Wawancara AI

Wawancara bukan tentang membacakan pertanyaan. Ia tentang terus menggali sampai mencapai alasan sebenarnya di balik sebuah jawaban.
Wawancara AI adalah alur produk ujung-ke-ujung WeJot untuk riset mendalam: Anda memulai dengan garis besar wawancara, membiarkan partisipan menyelesaikan sesi melalui suara, video, atau teks, lalu meninjau media yang terekam, transkrip, klip pertanyaan, durasi total, dan materi yang diekspor.
Ini bukan sekadar survei bergaya chat. Ia mengubah AI menjadi pewawancara: mengikuti garis besar, menggali saat diperlukan, merekam prosesnya, dan membawa hasilnya kembali ke halaman statistik.
Mengapa Wawancara AI ada
Survei tradisional bagus dalam mengumpulkan jawaban terstruktur, tetapi banyak pertanyaan riset masih membutuhkan “mengapa” yang sesungguhnya:
- Pengguna mengatakan “tidak suka”, tetapi alasannya bisa jadi harga, konteks, kepercayaan, atau alternatif.
- Peringkat saja tidak cukup; peneliti tetap perlu tahu pengalaman spesifik mana yang ada di benak orang tersebut.
- Deskripsi produk, kemasan, perangkat, meja, atau lingkungan sering tidak dapat ditangkap dengan baik hanya dengan opsi sederhana.
- Pewawancara manusia yang berbeda tidak selalu menggali dengan kedalaman atau nada yang sama.
- Setelah wawancara, tinjauan rekaman, transkripsi, ekstraksi klip, dan pelaporan membutuhkan satu putaran pekerjaan lagi.
Wawancara AI mengalihkan pekerjaan eksekusi yang berulang ke sistem dan menyisakan desain riset, penilaian, dan keputusan kepada peneliti.

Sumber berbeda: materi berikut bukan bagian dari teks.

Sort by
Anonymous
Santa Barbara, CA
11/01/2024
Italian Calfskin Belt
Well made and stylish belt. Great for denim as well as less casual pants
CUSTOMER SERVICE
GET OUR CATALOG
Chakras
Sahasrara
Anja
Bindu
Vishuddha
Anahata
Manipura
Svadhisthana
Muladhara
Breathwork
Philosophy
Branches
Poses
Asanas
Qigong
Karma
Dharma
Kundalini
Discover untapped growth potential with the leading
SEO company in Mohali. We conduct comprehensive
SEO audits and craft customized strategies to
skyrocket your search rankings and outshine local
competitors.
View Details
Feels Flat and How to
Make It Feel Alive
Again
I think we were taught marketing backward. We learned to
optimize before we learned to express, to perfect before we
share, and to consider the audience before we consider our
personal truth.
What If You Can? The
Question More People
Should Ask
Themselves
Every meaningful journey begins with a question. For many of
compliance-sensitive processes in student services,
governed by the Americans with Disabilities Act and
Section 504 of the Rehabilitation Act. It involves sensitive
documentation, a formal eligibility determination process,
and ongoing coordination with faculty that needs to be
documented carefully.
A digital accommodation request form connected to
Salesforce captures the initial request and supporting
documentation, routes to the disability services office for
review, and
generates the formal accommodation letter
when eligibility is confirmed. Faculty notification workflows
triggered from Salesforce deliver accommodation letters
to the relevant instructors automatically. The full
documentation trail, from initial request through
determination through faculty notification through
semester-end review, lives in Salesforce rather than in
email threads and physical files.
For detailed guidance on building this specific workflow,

Apa saja yang termasuk dalam satu Wawancara AI
Garis besar wawancara
Saat Anda membuat Wawancara AI, Anda menentukan judul, latar belakang riset, instruksi, pembuka, penutup, perkiraan durasi, dan struktur pertanyaan. Pengaturan ini membentuk cara pewawancara AI membuka, menggali, dan menutup sesi.
Anda juga dapat memperbarui informasi merek, termasuk nama merek dan logo merek. Keduanya muncul di layar undangan dan entri wawancara, sehingga partisipan melihat kehadiran merek yang konsisten sebelum sesi dimulai dan wawancara terasa seperti bagian dari pengalaman produk yang sama.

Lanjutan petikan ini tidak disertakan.